Bitcoin Taps $76,120 as US-Iran Diplomatic Signals Spark Risk-On Rally
Bitcoin Taps $76,120 as US-Iran Diplomatic Signals Spark Risk-On Rally Bitcoin climbed to $76,120 on Monday, extending a recovery from last week's lows as renewed diplomatic contact between Washing
Bitcoin Taps $76,120 as US-Iran Diplomatic Signals Spark Risk-On Rally
Bitcoin climbed to $76,120 on Monday, extending a recovery from last week's lows as renewed diplomatic contact between Washington and Tehran eased geopolitical pressure that had weighed on risk assets throughout the month.
The move represented a 4.2% gain within a 24-hour window, pulling the broader crypto market higher alongside equities. Ethereum rose 3.8% to trade near $1,580, while total crypto market capitalization crossed $2.7 trillion for the first time in three weeks.
The catalyst was a report from Reuters citing two senior European officials who confirmed that US and Iranian negotiators had held preliminary back-channel discussions in Oman over the weekend. The talks, focused on Tehran's nuclear program, were described as "constructive" — a characterization that traders interpreted as reducing the probability of near-term military escalation in the Middle East. Crude oil futures fell more than 2% on the news, a signal that markets were pricing out a conflict premium that had built up since late March.
Bitcoin's correlation with oil during periods of acute geopolitical stress has historically been inverse. When conflict risk recedes and energy prices soften, capital tends to rotate back into growth and speculative assets. That dynamic played out clearly on Monday.
Spot Bitcoin ETFs recorded net inflows of approximately $312 million on the day, according to preliminary data from Farside Investors. BlackRock's IBIT led the group, absorbing an estimated $189 million. The inflow figure marked the strongest single-day ETF demand in roughly six weeks and suggested institutional participants were not simply riding momentum but actively adding exposure.

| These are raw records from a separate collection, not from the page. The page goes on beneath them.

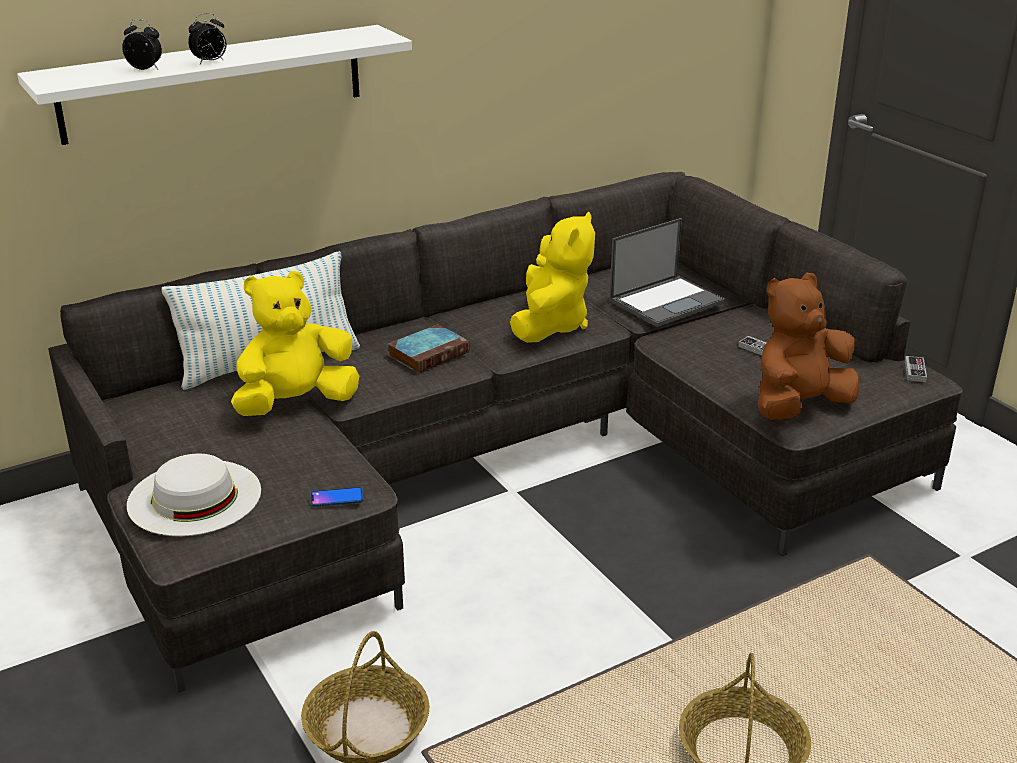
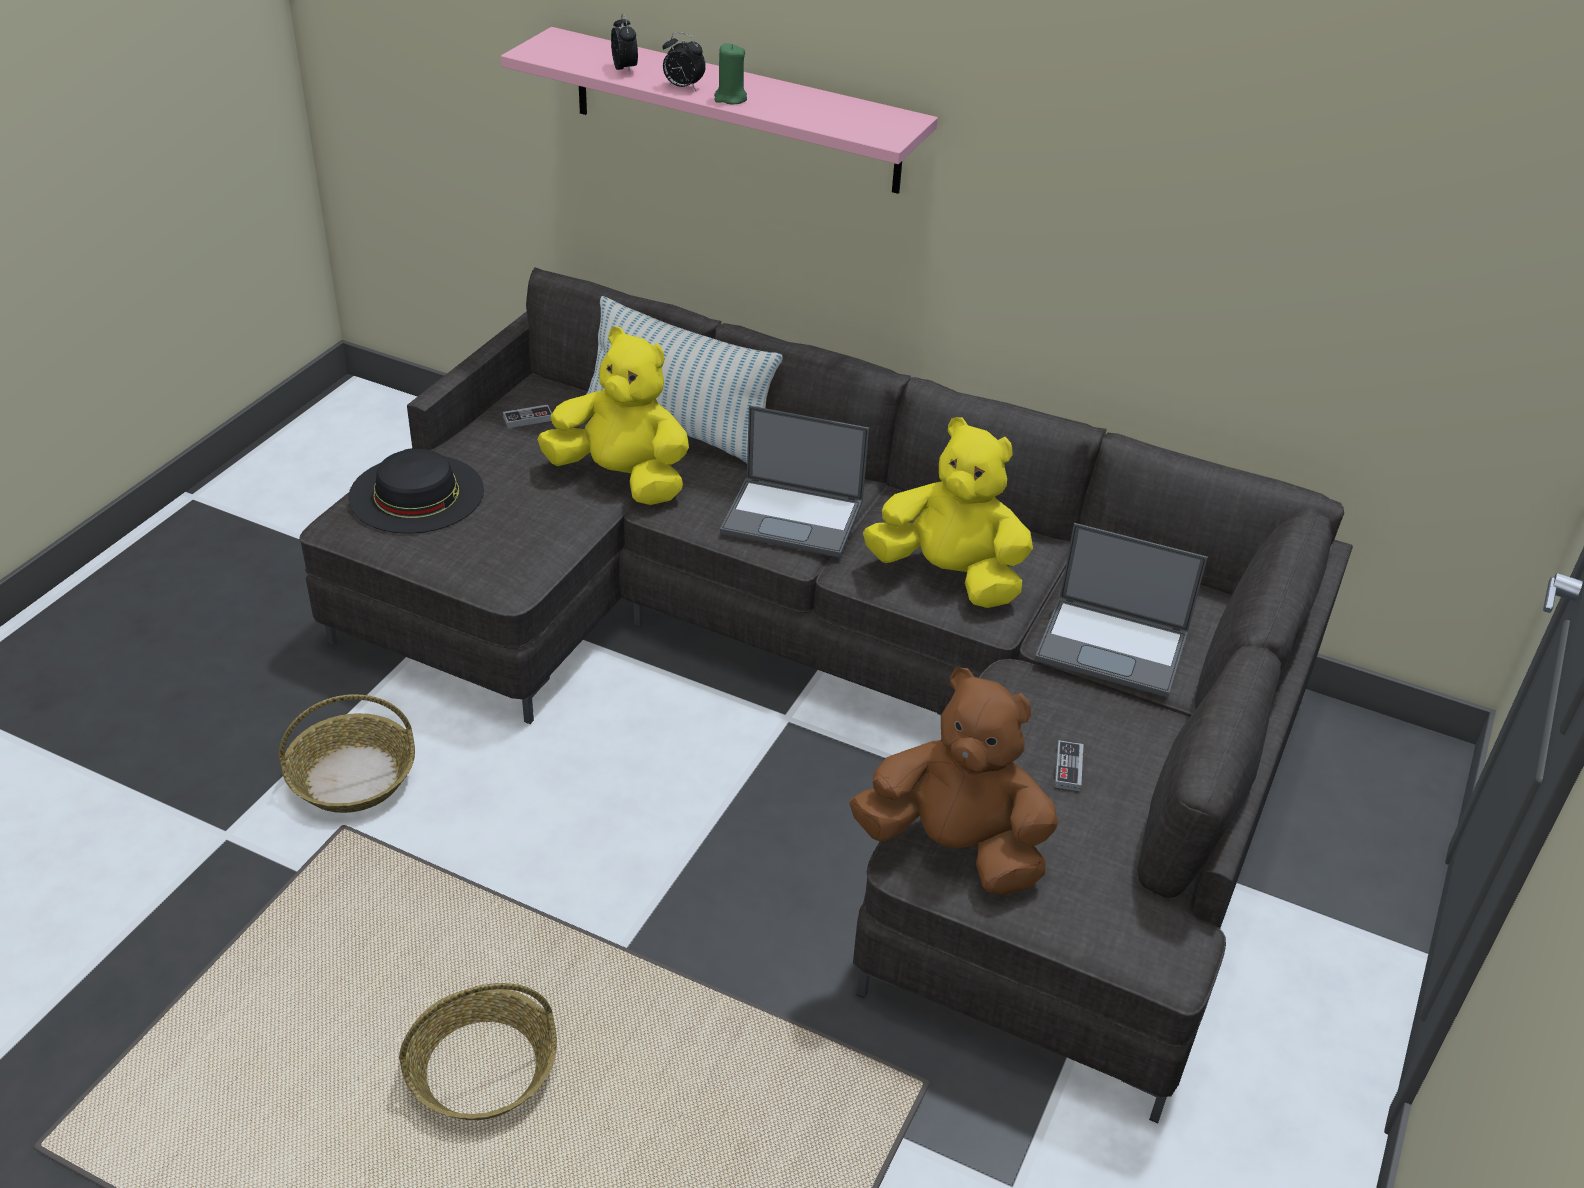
camera: 55 degrees right, 10 degrees up
(194, 497) = (416, 493): white hat -> black hat
(214, 83) = (735, 111): white shelf -> pink shelf
(254, 56) = (730, 98): none -> green candle
(336, 498) = (477, 573): phone -> none
(429, 353) = (794, 517): book -> laptop
(550, 325) = (949, 576): yellow plush toy -> yellow plush toy turned 135 degrees counterclockwise
(915, 371) = (1169, 941): game controller -> game controller (528, 419)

Options markets reflected the shift in sentiment. The 25-delta skew on Bitcoin's one-month contracts moved from negative territory — where put premiums had dominated — into positive ground, indicating that traders were paying more for upside calls than downside protection. Open interest on Deribit rose by $840 million over the session, with the $80,000 strike accumulating the largest concentration of call contracts expiring in late May.
On-chain data added context. Glassnode reported that short-term holder realized price, currently sitting near $92,000, remains well above spot — meaning recent buyers are still underwater. That overhang has historically capped rallies unless sustained demand absorbs the supply. Long-term holders, by contrast, have continued to accumulate, with coins older than 155 days reaching their highest concentration since November 2023.
The macroeconomic backdrop remains complicated. Federal Reserve officials have offered no fresh signals on rate cuts, and US Treasury yields held near 4.6% on the ten-year note. A softer inflation print later this week could provide additional fuel, but traders appear to be treating the diplomatic development as the primary driver for now.
Bitcoin has traded between $74,000 and $88,000 for the past six weeks, a range that technical analysts describe as a consolidation phase following the post-halving correction. A clean break above $78,500 on meaningful volume would be the next structural level to watch.